Both sexes cooperated in investing in the fund. But when the groups were told they were competing against other universities, the males were more eager to invest rather than keep their money while the number of women contributing remained the same.

Competition between males, and groups of males, is a feature of many species. The relatively mild sexual dimorphism between human males and females in regards to size suggests that we are not a polygynous species like gorillas, though our lack of symmetry in size (like gibbons) suggests that male reproductive variance is greater than female reproductive variance (born out by comparisons of mtDNA vs. Y lineages).
Over the past few years I’ve mooted a theory for the hyper-patriarchy that is often prevelant in “civilized” cultures: my hypothesis that male social organizations scale better than female social organizations. In No Two Alike Judith Rich Harris states:

During middle childhood-what Freud called the “latency period”-girls and boys spontaneously separate into single-sex groups. As developmentalists have observed, boys’ groups tend to be larger (girls often split up into pairs or trios) and more hierarchical, or at least more overtly hierarchical. Boys appear to be more concerned about competition and status and their play is rougher….

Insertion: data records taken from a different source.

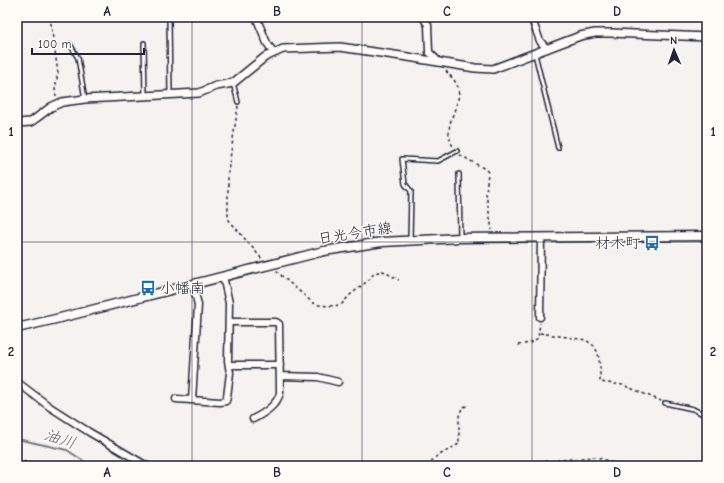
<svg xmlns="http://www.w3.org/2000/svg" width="724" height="483" font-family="'Comic Neue','Klee One',sans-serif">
  <rect width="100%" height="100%" fill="#f4f3ef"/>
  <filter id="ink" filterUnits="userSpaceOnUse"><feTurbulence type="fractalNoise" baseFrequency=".025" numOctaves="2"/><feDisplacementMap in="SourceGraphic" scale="8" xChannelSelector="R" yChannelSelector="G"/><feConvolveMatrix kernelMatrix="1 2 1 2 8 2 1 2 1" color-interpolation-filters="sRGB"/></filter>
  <g filter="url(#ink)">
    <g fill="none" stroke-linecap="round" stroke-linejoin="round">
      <path stroke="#757582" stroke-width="2" d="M17 439 67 450 85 462 95 466
        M540 466 589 461 606 466"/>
      <defs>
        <path id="service" d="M169 17 170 95
          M144 43 145 96
          M70 44 78 58 85 99
          M535 54 558 148
          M233 83 238 102
          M459 174 460 238
          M410 240 411 191 405 184 402 159 438 161 457 151
          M665 403 693 409 707 416"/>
        <path id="minor" d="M256 17 267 43 274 53
          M423 17 428 25 429 52 439 62
          M531 17 540 41 547 49
          M540 317 541 237
          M229 322H276L279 324 280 393C277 405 263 414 253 419
          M229 365H280
          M280 376 318 377 338 382
          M17 382 50 407 89 432 147 466
          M176 399 220 402 226 401 227 397 230 373 228 361 229 303 223 276
          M192 400 198 305 193 284"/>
        <path id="tertiary" d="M17 123 31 122 51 107 62 102 85 99 199 93 216 86 233 83 265 57 283 49 340 47 408 57 475 68 493 69 580 36 595 33H611L707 37"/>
        <path id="secondary" d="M17 328 60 318 324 251 382 242 460 238 707 236"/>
      </defs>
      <use href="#service" stroke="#22223b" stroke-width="6"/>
      <use href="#minor" stroke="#22223b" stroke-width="9"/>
      <use href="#tertiary" stroke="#22223b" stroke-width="10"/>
      <use href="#secondary" stroke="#22223b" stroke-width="11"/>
      <path stroke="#22223b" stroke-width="1.5" stroke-dasharray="3 3" stroke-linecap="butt" d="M50 17 58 73 55 89 56 96
        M446 71C450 76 457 82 458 88 463 106 439 126 454 148
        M238 106 228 172V216L229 220 262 259
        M460 155 485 169 488 172 486 194 492 230
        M276 271 313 303 319 305 328 306 341 305 350 295 370 279 374 273 383 271 399 280
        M540 333 586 340 594 346 598 353 600 366V382L623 385 661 401
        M518 345 530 343 538 338 540 323
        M17 460 36 464
        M427 466 431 463 434 458 459 444V416L462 408 468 405
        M497 466 592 457 599 458 622 466"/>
      <use href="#service" stroke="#fdfcf7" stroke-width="3"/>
      <use href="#minor" stroke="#fdfcf7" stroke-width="6"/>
      <use href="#tertiary" stroke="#fdfcf7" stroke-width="7"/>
      <use href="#secondary" stroke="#fdfcf7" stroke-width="8"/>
    </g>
  </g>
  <path fill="none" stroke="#22223b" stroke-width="1" stroke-opacity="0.55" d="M192 17V466M362 17V466M532 17V466M17 242H707"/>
  <defs>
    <symbol id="bus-bare" viewBox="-9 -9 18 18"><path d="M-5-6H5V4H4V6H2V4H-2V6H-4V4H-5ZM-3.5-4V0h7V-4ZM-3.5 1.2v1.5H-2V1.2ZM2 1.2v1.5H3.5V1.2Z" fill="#1f6fb2" stroke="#fdfcf7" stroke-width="2.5" paint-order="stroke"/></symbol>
  </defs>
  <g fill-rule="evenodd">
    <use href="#bus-bare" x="641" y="232" width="22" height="22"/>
    <use href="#bus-bare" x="137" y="277" width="22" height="22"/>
  </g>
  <g text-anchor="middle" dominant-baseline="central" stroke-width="3" stroke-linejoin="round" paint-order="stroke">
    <g font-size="15" fill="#22223b" stroke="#fdfcf7">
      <text transform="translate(355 233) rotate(-9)">日光今市線</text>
    </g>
    <g font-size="15" fill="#22223b" stroke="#fdfcf7" text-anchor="end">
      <text x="640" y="243">材木町</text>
      <text x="160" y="288" text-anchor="start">小幡南</text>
    </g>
    <g font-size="16" font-style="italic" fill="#59596b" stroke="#fdfcf7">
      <text transform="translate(60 439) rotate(18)">油川</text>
    </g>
  </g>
  <rect width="724" height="483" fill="none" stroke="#fdfcf7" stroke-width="44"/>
  <g transform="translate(674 50) rotate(358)" stroke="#fdfcf7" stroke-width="3" paint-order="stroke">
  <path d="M0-3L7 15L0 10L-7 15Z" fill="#22223b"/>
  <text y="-6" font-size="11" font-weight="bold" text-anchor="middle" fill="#22223b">N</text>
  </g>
  <path d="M32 48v6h112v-6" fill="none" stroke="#22223b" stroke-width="2"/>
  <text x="38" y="48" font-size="12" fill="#22223b" stroke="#fdfcf7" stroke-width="3" paint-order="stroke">100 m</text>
  <rect x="22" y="22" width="680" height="439" fill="none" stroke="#22223b" stroke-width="1.5"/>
  <g font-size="13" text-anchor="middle" font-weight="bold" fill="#22223b">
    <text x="107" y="16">A</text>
    <text x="277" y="16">B</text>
    <text x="447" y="16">C</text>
    <text x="617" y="16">D</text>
    <text x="11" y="136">1</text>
    <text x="713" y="136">1</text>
    <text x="11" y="356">2</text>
    <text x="713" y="356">2</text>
    <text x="107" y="477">A</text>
    <text x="277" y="477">B</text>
    <text x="447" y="477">C</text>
    <text x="617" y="477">D</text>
  </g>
</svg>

Harris also points out that status within a male pecking order is more stable and less variant than in a female pecking orders in teenage cliques.
My conjecture is that perhaps as humans shifted from a modal hunter-gatherer lifestyle to an agricultural lifestyle, and population size increased along with residential sedentarism and the growth of pan-village institutions, male social organizations began to outflank female social organizations. In Grooming, Gossip, and the Evolution of Language behavorial ethologist Robin Dunbar hypothesized that our social cognitive faculties can intuitively hande up to 200 individuals. Dunbar offered that this was likely the maximum size of social units prior to the agricultural revolution. For whatever reason males tend to be less subtle in their social manipulations and aptitudes than females (e.g., less able to recognize nuance in facial expression), and I suspect that whatever size advantage males had could be compensated by female fluency with the details of these social networks. But as clans became part of massive tribes, nations and confederacies these intuitive social skills were at a disadvantage, and more “male” strategies of formalized rules and heuristics came into play.
As mass societies arose 10,000 years ago, finally bearing fruit in Sumer, the precursor to civilization as such, a scaffolding of institutional religions, rules and regulations arose, and I believe that all these benefited male peer groups. Even though heuristics and codes of conduct of males are clumsier and less flexibile than the intuitive social intelligence which was more a suit of female social groups, the latter by their nature could not scale beyond the clan or village, and so heuristics and codes of conduct became the framework for mass society and these are waters that males are more equipped to navigate.
But this also sheds light on the trend away from patriarchy in modern Western societies: I believe that the relative weakening of institutions, religious, ritualistic and legal, and the development of technologies which extend human social intelligence, have enabled the reemergence of female cultural styles to some level of parity with the male modality. This is also applies to the “hunter-gatherer way” in the generality, I believe that individualistic Western society is in many ways more natural than “traditional” cultures, whether it be Victorian, Islamic or Chinese. The reason that Western culture is alluring is precisely because it appeals to the human in us, our need for freedom, choice and self-actualization. Scaffolding of institutional expectations which arose during the era of pre-modern mass society constrain humans into particular behavorial tracks which are not favored by our own biases. If liberal democracy and individualist republicanism are to triumph at the “End of History” I believe it is because these forms of socio-political organization resemble the intimacy, freedom and participatory nature of hunter-gatherer society.